Der ukrainische Staatschef Wolodymyr Selenskyj dankte den USA für das Hilfspaket mit der Streumunition. »Der Ausbau der Verteidigungsfähigkeiten der Ukraine wird neue Instrumente für die Befreiung unseres Landes schaffen und den Frieden näher bringen«, teilte Selenskyj bei Twitter mit. Er hielt sich in Istanbul zu Gesprächen mit seinem türkischen Kollegen Recep Tayyip Erdogan auf. Er lobte Washington »für entscheidende Schritte, um die Ukraine dem Sieg über den Feind und die Demokratie dem Sieg über die Diktatur näher zu bringen«.
Forderungen der Ukraine schon älter
Die Ukraine hatte immer wieder Streumunition gefordert, um die Stellungen russischer Besatzer effektiver zu zerstören. Als Streumunition werden Raketen und Bomben bezeichnet, die in der Luft über dem Ziel bersten und viele kleine Sprengkörper - sogenannte Submunition - verstreuen oder freigeben. Streumunition ist vor allem deswegen umstritten, weil ein erheblicher Prozentsatz ihrer Sprengkörper nicht detoniert, sondern als Blindgänger vor Ort verbleibt und so die Bevölkerung auch nach Ende eines Gefechts noch gefährdet. Deutschland ist wie mehr als 100 weitere Staaten einem Vertrag zur Ächtung von Streumunition beigetreten - dem sogenannten Oslo-Übereinkommen. Die USA haben das Abkommen ebenso wie die Ukraine nicht unterzeichnet.

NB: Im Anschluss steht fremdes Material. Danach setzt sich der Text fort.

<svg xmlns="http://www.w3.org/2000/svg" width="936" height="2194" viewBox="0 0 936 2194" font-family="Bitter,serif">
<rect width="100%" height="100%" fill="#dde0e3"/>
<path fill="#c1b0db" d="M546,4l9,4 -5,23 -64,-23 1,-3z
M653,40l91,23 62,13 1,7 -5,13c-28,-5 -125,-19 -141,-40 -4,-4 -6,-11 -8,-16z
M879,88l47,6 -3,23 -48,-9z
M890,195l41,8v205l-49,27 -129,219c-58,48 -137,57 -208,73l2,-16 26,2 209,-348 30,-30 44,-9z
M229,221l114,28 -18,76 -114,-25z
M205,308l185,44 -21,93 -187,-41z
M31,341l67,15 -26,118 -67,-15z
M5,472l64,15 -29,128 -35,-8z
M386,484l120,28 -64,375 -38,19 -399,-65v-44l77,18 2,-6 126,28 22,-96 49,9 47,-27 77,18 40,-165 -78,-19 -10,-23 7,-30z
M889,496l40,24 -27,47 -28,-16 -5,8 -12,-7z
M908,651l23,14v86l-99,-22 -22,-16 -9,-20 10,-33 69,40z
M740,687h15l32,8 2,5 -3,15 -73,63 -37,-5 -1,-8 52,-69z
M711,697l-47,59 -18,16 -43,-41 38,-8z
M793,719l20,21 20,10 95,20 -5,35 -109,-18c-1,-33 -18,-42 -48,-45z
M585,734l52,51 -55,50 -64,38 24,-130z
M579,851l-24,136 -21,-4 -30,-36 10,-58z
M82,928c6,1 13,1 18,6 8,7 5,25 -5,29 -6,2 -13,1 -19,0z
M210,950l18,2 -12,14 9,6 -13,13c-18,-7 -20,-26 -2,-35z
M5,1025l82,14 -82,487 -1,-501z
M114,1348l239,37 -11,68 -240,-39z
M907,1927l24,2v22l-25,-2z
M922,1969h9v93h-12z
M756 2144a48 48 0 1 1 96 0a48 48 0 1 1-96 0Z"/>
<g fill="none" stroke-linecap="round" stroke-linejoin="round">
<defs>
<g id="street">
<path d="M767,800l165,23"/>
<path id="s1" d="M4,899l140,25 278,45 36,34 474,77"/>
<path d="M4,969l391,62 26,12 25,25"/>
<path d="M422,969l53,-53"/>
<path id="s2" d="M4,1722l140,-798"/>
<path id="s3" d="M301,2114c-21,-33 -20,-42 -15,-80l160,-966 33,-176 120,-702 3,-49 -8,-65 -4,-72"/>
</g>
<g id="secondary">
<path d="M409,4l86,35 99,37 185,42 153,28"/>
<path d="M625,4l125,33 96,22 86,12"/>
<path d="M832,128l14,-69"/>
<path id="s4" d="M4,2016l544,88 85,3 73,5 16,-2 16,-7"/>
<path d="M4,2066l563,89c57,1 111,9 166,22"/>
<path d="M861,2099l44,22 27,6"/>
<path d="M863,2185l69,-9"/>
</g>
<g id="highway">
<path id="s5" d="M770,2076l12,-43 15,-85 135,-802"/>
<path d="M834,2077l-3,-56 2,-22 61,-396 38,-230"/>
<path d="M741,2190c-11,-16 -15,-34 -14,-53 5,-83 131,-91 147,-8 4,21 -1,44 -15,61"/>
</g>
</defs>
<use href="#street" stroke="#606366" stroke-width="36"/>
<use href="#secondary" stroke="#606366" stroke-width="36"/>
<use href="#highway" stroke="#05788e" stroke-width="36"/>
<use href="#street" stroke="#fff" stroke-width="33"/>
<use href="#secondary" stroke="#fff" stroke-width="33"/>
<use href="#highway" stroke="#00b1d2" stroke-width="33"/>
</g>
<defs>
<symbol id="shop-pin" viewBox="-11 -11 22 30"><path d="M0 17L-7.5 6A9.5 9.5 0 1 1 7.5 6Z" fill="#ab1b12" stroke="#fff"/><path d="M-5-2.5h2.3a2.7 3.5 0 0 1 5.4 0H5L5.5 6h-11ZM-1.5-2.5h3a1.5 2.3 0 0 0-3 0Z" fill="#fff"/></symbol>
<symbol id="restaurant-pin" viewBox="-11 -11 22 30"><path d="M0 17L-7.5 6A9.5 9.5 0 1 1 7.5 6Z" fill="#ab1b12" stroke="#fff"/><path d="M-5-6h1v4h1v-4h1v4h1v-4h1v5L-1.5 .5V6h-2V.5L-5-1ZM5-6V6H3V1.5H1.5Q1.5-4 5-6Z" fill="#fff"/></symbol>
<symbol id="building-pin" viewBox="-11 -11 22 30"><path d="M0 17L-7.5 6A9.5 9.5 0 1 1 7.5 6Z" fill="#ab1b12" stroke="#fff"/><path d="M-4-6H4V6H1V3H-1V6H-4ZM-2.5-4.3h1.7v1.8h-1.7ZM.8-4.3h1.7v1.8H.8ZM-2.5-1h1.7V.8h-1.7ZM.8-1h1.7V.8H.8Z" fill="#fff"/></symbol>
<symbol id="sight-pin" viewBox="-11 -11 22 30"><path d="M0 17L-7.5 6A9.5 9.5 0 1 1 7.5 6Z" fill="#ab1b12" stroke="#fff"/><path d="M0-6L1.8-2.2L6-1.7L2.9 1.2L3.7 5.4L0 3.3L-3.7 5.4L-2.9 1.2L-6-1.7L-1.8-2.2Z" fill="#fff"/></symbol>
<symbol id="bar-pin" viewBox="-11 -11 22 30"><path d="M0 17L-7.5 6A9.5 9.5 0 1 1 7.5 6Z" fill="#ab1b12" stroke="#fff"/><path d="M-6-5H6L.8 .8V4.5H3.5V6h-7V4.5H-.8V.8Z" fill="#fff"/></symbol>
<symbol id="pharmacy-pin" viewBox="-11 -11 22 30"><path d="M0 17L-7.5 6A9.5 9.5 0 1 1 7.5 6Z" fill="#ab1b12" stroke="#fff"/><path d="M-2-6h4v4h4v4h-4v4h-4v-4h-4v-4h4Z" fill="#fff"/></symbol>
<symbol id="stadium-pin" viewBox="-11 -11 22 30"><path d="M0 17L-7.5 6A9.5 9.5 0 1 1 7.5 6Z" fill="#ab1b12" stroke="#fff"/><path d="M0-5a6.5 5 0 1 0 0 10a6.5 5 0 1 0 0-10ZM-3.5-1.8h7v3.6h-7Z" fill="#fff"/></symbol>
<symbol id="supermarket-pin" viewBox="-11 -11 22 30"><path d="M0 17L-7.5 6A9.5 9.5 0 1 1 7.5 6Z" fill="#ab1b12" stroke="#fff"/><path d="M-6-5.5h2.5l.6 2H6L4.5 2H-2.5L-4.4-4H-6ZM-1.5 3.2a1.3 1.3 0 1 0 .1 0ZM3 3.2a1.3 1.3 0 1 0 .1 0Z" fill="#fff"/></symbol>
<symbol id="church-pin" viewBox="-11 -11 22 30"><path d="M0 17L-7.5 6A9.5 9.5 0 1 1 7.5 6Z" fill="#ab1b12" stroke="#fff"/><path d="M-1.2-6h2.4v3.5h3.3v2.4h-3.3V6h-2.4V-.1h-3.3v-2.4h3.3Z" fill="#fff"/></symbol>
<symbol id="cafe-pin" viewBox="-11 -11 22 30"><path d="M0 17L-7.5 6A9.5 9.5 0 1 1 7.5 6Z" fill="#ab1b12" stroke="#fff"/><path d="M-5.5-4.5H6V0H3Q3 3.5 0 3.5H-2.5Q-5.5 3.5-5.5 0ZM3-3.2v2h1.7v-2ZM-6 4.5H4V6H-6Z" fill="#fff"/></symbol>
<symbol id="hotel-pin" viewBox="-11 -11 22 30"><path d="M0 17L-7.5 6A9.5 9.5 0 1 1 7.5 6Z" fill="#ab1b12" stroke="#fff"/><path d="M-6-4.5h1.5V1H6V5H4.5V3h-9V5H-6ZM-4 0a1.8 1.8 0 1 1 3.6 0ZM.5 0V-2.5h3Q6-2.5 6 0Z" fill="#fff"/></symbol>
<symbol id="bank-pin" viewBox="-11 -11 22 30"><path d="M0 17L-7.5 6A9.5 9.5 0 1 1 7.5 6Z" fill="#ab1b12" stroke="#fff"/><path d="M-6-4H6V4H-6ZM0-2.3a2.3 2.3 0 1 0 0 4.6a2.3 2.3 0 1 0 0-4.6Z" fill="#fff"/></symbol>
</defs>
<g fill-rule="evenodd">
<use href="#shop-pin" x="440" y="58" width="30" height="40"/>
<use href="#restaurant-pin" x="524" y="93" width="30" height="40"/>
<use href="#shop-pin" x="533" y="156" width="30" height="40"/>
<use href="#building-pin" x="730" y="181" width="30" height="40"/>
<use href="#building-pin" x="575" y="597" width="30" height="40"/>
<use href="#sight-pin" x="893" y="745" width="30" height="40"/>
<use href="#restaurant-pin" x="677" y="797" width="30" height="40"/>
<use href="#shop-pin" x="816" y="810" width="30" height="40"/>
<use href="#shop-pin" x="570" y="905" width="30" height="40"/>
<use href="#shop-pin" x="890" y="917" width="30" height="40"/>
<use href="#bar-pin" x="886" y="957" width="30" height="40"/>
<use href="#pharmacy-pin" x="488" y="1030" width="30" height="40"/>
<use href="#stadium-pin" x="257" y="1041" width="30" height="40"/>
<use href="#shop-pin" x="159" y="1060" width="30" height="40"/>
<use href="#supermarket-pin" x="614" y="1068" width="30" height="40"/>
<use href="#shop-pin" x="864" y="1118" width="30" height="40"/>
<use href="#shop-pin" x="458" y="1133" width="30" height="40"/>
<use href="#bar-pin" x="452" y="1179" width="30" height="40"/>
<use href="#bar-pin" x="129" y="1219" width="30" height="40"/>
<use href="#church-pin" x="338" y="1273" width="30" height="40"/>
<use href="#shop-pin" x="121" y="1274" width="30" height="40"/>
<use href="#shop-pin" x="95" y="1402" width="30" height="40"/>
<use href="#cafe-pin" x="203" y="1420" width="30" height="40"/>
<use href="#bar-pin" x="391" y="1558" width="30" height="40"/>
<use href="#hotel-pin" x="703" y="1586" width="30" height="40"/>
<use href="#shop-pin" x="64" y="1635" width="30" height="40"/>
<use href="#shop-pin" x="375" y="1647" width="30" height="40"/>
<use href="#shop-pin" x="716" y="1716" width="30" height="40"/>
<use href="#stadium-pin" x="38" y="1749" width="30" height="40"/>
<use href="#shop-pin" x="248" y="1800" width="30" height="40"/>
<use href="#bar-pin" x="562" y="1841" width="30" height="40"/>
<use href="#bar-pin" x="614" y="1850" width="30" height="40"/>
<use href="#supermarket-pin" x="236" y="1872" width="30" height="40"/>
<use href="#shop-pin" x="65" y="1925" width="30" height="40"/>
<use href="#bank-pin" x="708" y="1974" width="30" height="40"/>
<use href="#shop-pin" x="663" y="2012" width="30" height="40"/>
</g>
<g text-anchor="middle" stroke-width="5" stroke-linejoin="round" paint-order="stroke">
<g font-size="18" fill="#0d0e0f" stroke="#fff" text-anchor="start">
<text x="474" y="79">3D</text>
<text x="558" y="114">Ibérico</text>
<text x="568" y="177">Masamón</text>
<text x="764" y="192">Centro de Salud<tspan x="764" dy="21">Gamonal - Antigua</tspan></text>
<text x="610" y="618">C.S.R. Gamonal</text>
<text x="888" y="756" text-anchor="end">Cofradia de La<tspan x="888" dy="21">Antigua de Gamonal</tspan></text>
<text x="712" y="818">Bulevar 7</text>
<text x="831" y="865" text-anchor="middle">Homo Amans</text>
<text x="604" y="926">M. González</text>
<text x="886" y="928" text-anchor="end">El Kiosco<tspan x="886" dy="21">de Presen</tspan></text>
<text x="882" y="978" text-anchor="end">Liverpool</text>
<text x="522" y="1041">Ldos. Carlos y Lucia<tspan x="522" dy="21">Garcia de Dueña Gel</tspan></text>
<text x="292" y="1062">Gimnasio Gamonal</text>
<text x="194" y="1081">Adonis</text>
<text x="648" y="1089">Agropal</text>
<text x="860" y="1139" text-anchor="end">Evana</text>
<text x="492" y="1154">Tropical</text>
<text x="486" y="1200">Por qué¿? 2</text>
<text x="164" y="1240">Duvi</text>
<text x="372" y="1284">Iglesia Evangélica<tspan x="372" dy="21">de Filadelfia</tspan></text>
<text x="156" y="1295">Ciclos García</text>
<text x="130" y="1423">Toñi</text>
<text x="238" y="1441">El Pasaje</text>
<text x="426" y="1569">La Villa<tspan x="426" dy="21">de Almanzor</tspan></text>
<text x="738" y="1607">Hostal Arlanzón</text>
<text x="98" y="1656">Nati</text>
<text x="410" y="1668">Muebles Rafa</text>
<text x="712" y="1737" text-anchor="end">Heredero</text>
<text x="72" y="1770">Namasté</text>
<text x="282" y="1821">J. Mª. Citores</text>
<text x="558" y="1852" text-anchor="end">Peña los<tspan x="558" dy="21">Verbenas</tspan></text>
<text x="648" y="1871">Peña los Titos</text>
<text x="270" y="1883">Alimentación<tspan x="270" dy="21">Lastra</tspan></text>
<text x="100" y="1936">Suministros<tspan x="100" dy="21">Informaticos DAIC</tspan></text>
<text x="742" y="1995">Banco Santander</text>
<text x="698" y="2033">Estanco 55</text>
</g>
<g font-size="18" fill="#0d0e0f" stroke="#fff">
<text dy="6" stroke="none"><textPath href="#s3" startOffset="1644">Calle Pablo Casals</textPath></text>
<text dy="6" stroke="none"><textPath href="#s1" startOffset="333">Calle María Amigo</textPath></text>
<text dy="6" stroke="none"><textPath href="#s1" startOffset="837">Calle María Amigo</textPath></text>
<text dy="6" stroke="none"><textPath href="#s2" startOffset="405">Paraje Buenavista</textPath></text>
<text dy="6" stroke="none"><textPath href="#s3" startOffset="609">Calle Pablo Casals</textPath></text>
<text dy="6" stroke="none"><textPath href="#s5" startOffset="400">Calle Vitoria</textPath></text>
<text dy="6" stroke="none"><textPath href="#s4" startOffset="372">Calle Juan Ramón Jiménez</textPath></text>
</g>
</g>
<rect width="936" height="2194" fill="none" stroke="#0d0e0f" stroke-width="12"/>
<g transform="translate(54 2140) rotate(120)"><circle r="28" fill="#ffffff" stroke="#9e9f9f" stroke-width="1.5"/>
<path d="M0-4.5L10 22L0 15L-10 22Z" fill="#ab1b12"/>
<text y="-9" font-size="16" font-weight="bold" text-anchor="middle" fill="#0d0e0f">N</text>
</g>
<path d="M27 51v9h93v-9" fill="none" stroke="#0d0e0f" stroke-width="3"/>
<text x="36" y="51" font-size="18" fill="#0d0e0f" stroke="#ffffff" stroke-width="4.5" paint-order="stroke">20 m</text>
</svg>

Sullivan betonte mit Blick auf eine Frage zu Deutschlands Haltung, dass es keine »Risse« in der Einheit der Nato gebe. »Ganz im Gegenteil: Wir glauben, dass es ein tiefes Verständnis innerhalb des Bündnisses gibt.« Die Bundesregierung signalisierte am Freitag Verständnis für die Pläne der US-Regierung. »Wir sind uns sicher, dass sich unsere US-Freunde die Entscheidung über eine Lieferung entsprechender Munition nicht leicht gemacht haben«, sagte Regierungssprecher Steffen Hebestreit.
Keine weiteren Details bekannt
Das Pentagon betonte, man werde der Ukraine nur Streumunition mit niedriger Blindgängerrate liefern. Kiew habe außerdem zugesichert, die Geschosse nicht in dicht besiedelten städtischen Gebieten einzusetzen und festzuhalten, wo die Munition zum Einsatz komme. Weitere Details zum Zeitplan und der exakten Menge der Lieferung wollte das Pentagon nicht preisgeben. Die Bereitstellung solle aber so erfolgen, dass sie für die bereits angelaufene ukrainische Gegenoffensive relevant sei. Die USA haben nach eigenen Angaben Hunderttausende der Geschosse auf Lager.
Mit Blick auf den Nato-Gipfel in Vilnius machte das Weiße Haus deutlich, dass man eine »Politik der offenen Tür« unterstütze. Das bedeute, dass die Nato-Mitglieder gemeinsam mit der Ukraine über die Aufnahme in das Bündnis entscheiden. Die Ukraine müsse aber weitere Reformen umsetzen, bevor sie Mitglied der Nato werden könne. Der Gipfel in Vilnius sei auf diesem Weg ein wichtiger Meilenstein. Diskussionen gab es innerhalb der Nato bis zuletzt noch darüber, wie genau beim Gipfel auf die Beitrittshoffnungen der Ukraine eingegangen werden soll.
Die Vereinigten Staaten gelten als wichtigster Verbündeter der Ukraine im Abwehrkampf gegen die russische Invasion. Nach Pentagon-Angaben haben die USA seit dem Kriegsbeginn Ende Februar 2022 militärische Hilfe im Umfang von mehr als 40 Milliarden US-Dollar für Kiew bereitgestellt oder zugesagt.